I pushed the switch and the window whispered down, letting in the traffic noise from the West Side Highway. We were parked in the pocket between Vestry Street and where the highway forks near 14th. Cars went by, but not people. The limo had picked me up on Wall Street; I told the lawyer where I wanted to go, and he told the driver.
I lit the cigarette, inhaled deeply, watching the lawyer.
"Those things will kill you," he said. A concerned citizen.
"No, they won't," I promised.
He shrugged, using the gesture to say that some people are beyond educating. He was right, but not about me. He tried one more time. "Mr. C. is a client of our firm. In the course of discussing…uh…other matters, he indicated that you might be better suited to our immediate purposes than a more…traditional private investigator." He glanced at my face, waiting for a reaction. When he realized he'd have a long time to wait, he shifted gears and rolled ahead. "Mr. C. gave us certain…uh…assurances concerning your
sense of discretion, Mr. Burke." His tone of voice made it into a question.
I drew on my cigarette. The breeze from the open window at my back pushed the smoke toward his allergic face.
The lawyer slid a leather portfolio onto his lap, deftly opened it into a mini–desk, tapped a yellow legal pad with the tip of a gold ballpoint to get my attention. "Why don't I write a figure down, Mr. Burke. You take a quick look, tell me if you're interested." Without waiting for an answer, he slowly wrote "10,000" in large numbers. Reverently, like he was engraving a stone tablet. He raised his eyebrows in another question.
"For what?" I asked him.
"Our firm has a.…uh…confidentiality problem, Mr. Burke. We occupy a rather unique position, interfacing, as we say, between the business, financial, and legal arenas. Necessarily, information crosses our desk, so to speak. Information that has a short but exceedingly valuable life. Are you following me?"
I nodded, but the lawyer wasn't going to take my word for it. "You're certain?"
"Yeah," I replied, bored with this. Yuppies didn't invent insider trading—information is always worth something to somebody. I was scamming along the tightrope between prison and the emergency ward while this guy was still kissing ass to get into law school.
The lawyer stroked his chin.
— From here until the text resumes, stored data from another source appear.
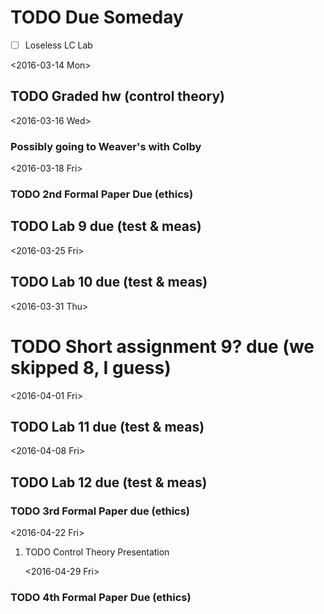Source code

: # Schedule 

* TODO Due Someday
    - [ ] Loseless LC Lab
       
<2016-03-14 Mon>
** TODO Graded hw (control theory)

<2016-03-16 Wed>
*** Possibly going to Weaver's with Colby

<2016-03-18 Fri>
*** TODO 2nd Formal Paper Due (ethics)
** TODO Lab 9 due (test & meas)

<2016-03-25 Fri>
** TODO Lab 10 due (test & meas)

<2016-03-31 Thu>
* TODO Short assignment 9? due (we skipped 8, I guess)

<2016-04-01 Fri>
** TODO Lab 11 due (test & meas)

<2016-04-08 Fri>
** TODO Lab 12 due (test & meas)
*** TODO 3rd Formal Paper due (ethics)

<2016-04-22 Fri>
**** TODO Control Theory Presentation

<2016-04-29 Fri>
*** TODO 4th Formal Paper Due (ethics)
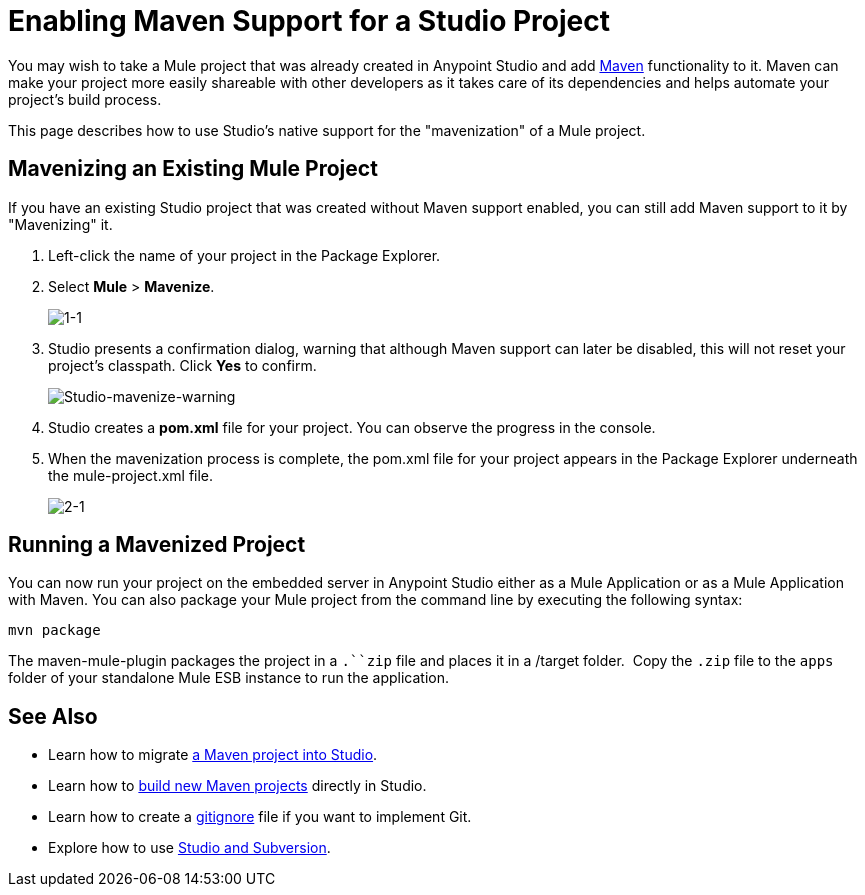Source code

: = Enabling Maven Support for a Studio Project
:keywords: anypoint studio, maven

You may wish to take a Mule project that was already created in Anypoint Studio and add link:http://maven.apache.org/[Maven] functionality to it. Maven can make your project more easily shareable with other developers as it takes care of its dependencies and helps automate your project's build process.

This page describes how to use Studio's native support for the "mavenization" of a Mule project. 

== Mavenizing an Existing Mule Project

If you have an existing Studio project that was created without Maven support enabled, you can still add Maven support to it by "Mavenizing" it. 

. Left-click the name of your project in the Package Explorer.

. Select *Mule* > *Mavenize*.
+
image:1-1.png[1-1]

. Studio presents a confirmation dialog, warning that although Maven support can later be disabled, this will not reset your project's classpath. Click *Yes* to confirm.
+
image:Studio-mavenize-warning.png[Studio-mavenize-warning]

. Studio creates a *pom.xml* file for your project. You can observe the progress in the console.

. When the mavenization process is complete, the pom.xml file for your project appears in the Package Explorer underneath the mule-project.xml file.
+
image:2-1.png[2-1]

== Running a Mavenized Project

You can now run your project on the embedded server in Anypoint Studio either as a Mule Application or as a Mule Application with Maven. You can also package your Mule project from the command line by executing the following syntax:

`mvn package`

The maven-mule-plugin packages the project in a `.``zip` file and places it in a /target folder.  Copy the `.zip` file to the `apps` folder of your standalone Mule ESB instance to run the application.

== See Also 

* Learn how to migrate link:/mule-user-guide/v/3.8-beta/importing-a-maven-project-into-studio[a Maven project into Studio].

* Learn how to link:/mule-user-guide/v/3.8-beta/building-a-mule-application-with-maven-in-studio[build new Maven projects] directly in Studio.

* Learn how to create a link:/mule-user-guide/v/3.8-beta/preparing-a-gitignore-file[gitignore] file if you want to implement Git.

* Explore how to use link:/mule-user-guide/v/3.8-beta/using-subversion-with-studio[Studio and Subversion].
Another gesture. Telling me he was making a decision. The decision never had been his to make, and we both knew it.
"Somebody in our firm has been…profiting from information. Information that has come to us in our fiduciary capacity. Are you following me?"
I just nodded, waiting.
"We know who this person is. And we've retained the very best professionals to look into the matter for us. Specialists in industrial espionage. People who are capable of checking things we wouldn't want to use a subpoena for. Still with me?"
"Sure."
"We know who it is, like I said. But we have been unable to establish a case against him. We don't know how he moves the information. And we don't know to whom he passes it."
"You checked his bank accounts, opened his mail, tapped his phones…all that, right?"
Now it was the lawyer's turn to nod, moving his head a reluctant two inches.
"Telegrams, visitors to the office, carrier pigeons…?"
He nodded again, unsmiling.
"How much time would he have between getting the information and making use of it?"
"Ah, you do understand, Mr. Burke. That's exactly the problem. We deal with extremely sensitive issues. Nothing on paper. In a normal insider–trading situation, a profiteer would have a minimum of several days to make his move. But in our situation, he would have to act within a few hours—no longer than close of business on the same day the information comes in."